**Text passage**
Cloud, Big Data and Mobile: Part 11: Understanding Amazon Elastic Block Store Snapshots

We understand that EBS volumes have redundancy built-in, which means that they will not fail if an individual drive fails. But their redundancy is limited to Availability Zone scope. EBS does not replicate data automatically across multiple availability zones like other AWS services (S3, DynamoDB, RDS etc).

The durability of EBS is illustrated as follows by AWS in their site

“The durability of your EBS volume depends both on the size of your volume and the percentage of the data that has changed since your last snapshot. As an example, volumes that operate with 20 GB or less of modified data since their most recent Amazon EBS snapshot can expect an annual failure rate (AFR) of between 0.1% – 0.5%, where failure refers to a complete loss of the volume. This compares with commodity hard disks that will typically fail with an AFR of around 4%, making EBS volumes 10 times more reliable than typical commodity disk drives. “

Technically we can overcome this by mirroring EBS Volumes but still it will not solve if there is a failure at AZ level. This constraint strongly suggests that for safe guarding your data you need to take backups and store them in multiple availability zones. Some of the common challenges involved in the backup process include the time it takes to create data copies, the disk space required, the impact on server operations during the copy process. New generation Storage arrays have the ability to speed up dramatically the backup process by using a technique called as “Snapshot”.

**Data extract**

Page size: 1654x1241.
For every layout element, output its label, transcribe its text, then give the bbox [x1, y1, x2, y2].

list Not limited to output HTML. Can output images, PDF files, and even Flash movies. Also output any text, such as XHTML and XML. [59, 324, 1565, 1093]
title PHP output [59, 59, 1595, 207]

**Requests**
- 1) For the text about Amazon EBS snapshots above the data, say whether each statement agrees with it. Give yes or no for each, with the deciding words quoted from the text.
(a) EBS automatically replicates data across multiple availability zones.
(b) Commodity hard disks typically fail with an AFR of around 4%.
(c) Mirroring EBS volumes protects against a failure at the AZ level.
- 2) Carry on with the text about Amazon EBS snapshots, picking up after its final sentence.

**Task responses**
- 1)
(a) No: "EBS does not replicate data automatically across multiple availability zones like other AWS services (S3, DynamoDB, RDS etc)."
(b) Yes: "commodity hard disks that will typically fail with an AFR of around 4%"
(c) No: "Technically we can overcome this by mirroring EBS Volumes but still it will not solve if there is a failure at AZ level."

- 2)
A snapshot is the state of a system (like LUN-level copies of data) at a particular point in time. One of the most common types is Differential snapshots -> which allows for fast creation and reduced disk space consumption. Some common implementations of differential snapshots include copy-on-write or allocate-on-write; Better implementations of these techniques create copies instantly, allow the copies to be used read-write, permit many copies to co-exist and be active at the same time etc

Amazon EBS snapshots are incremental backups, meaning that every snapshot only copies the blocks in the volume that were changed since the last snapshot. The TOC and only changed blocks are copied (in compressed form) to the S3 in subsequent snapshots. If you have a volume with 10 GB of data, but only 2 GB of data have changed since your last snapshot, only the 2 GB of modified data is written to Amazon S3 during the snapshot process.

AWS does not disclose the internal of their snapshot technology but based on our understanding with storage systems let us explore how it works:

Step 1) when you take snapshot of an EBS volume for the first time, it is a full snapshot, but it only copies the blocks in the EBS volume that contains data. During the first snapshot, the full TOC and all blocks containing data (A, B, C, D, and E) is moved asynchronously to S3.

Step 2) Imagine in meantime, blocks D and E were changed and F is newly added from the snapshot 1. When you take snapshot 2, this time the TOC and only the changed blocks D1, E1 and F are moved to S3.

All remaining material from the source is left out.